1. The SEC could update its interpretive guidance on SEC Rule 15c2-12 to identify areas where improvement is needed and set the tone for the type of disclosure standards needed in the marketplace. Interpretive guidance on Rule 15c2-12 has not been updated since 1995. The guidance serves as a roadmap about what the market should expect to see from issuers and other market participants who must comply with the rule and meet certain disclosure standards.
Updated interpretative guidance could change disclosure requirements because of the SEC's regulatory authority to interpret antifraud standards. This could enable the SEC to increase issuer disclosure standards and implement its campaign to place additional requirements on state and local governments, without congressional action. The GFOA will closely monitor any SEC activity that would impose greater disclosure burdens on state and local governments.

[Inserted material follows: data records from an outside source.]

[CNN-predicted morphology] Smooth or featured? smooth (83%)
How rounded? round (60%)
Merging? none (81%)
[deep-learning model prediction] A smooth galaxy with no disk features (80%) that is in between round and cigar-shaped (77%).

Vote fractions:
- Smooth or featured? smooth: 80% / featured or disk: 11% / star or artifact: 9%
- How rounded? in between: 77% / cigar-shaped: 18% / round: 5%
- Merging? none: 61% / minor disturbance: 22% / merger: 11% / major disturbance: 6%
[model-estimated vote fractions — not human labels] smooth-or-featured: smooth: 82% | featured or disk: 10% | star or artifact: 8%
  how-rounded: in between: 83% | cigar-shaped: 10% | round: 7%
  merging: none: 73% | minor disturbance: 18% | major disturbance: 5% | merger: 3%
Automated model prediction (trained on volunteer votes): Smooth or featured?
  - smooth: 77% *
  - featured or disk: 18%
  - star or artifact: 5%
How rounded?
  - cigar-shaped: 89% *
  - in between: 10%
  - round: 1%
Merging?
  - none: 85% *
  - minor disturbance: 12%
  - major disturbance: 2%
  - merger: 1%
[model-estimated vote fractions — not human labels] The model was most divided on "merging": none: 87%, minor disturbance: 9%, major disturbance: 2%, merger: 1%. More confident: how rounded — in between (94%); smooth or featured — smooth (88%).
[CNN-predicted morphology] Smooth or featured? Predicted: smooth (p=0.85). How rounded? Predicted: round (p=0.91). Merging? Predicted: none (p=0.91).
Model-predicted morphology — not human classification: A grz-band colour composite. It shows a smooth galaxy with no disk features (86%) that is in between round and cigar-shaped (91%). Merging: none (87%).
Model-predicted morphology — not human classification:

2. The SEC could make specific changes to Rule 15c2-12, thus creating more disclosure standards on issuers. The SEC could amend the rule, and the paper suggests doing so as follows:
a. Require the Official Statement to include information about the terms of the offering--distribution plan, if there is a retail order period, and the issue price in the initial issuance.
b. Require more specific items in the official statement and continuing disclosure, including new material event notices related to issuance of new debt, risks of municipal securities, and information about underlying obligors.
c. Create a condition that issuers must have disclosure policies and procedures in place and provide a method for addressing non-compliance issues.
d. Improve the accessibility of disclosures by including a summary of the official statements and increased use of issuer websites.
The GFOA would need to carefully review any suggested changes to the rule that could impose new standards on state and local governments. The GFOA recommends that governments develop and implement disclosure policies and procedures, but does not believe that the SEC should mandate such practices.
3. The SEC could work with the MSRB to strengthen MSRB rules, including those to enhance EMMA. The SEC could work with the Municipal Securities Rulemaking Board (MSRB) to develop new rules that may address various market practices including suitability standards for the types of financial products that could be sold to state and local governments. The SEC also recommends possible ways to enhance the MSRB's Electronic Municipal Market Access (EMMA) system, including requiring additional data and information from issuers and the marketplace to be posted in the system.
The GFOA has commented on the possibility of having the MSRB look at developing standards that protect state and local governments from being sold financial products that are not suitable for them. Any changes to EMMA or any new required submissions would need to be carefully reviewed before determining if there is support for these changes.
4. The SEC would encourage market participants to follow and adopt new best practices related to disclosure and market practices. The SEC identifies seven areas where best disclosure would be useful.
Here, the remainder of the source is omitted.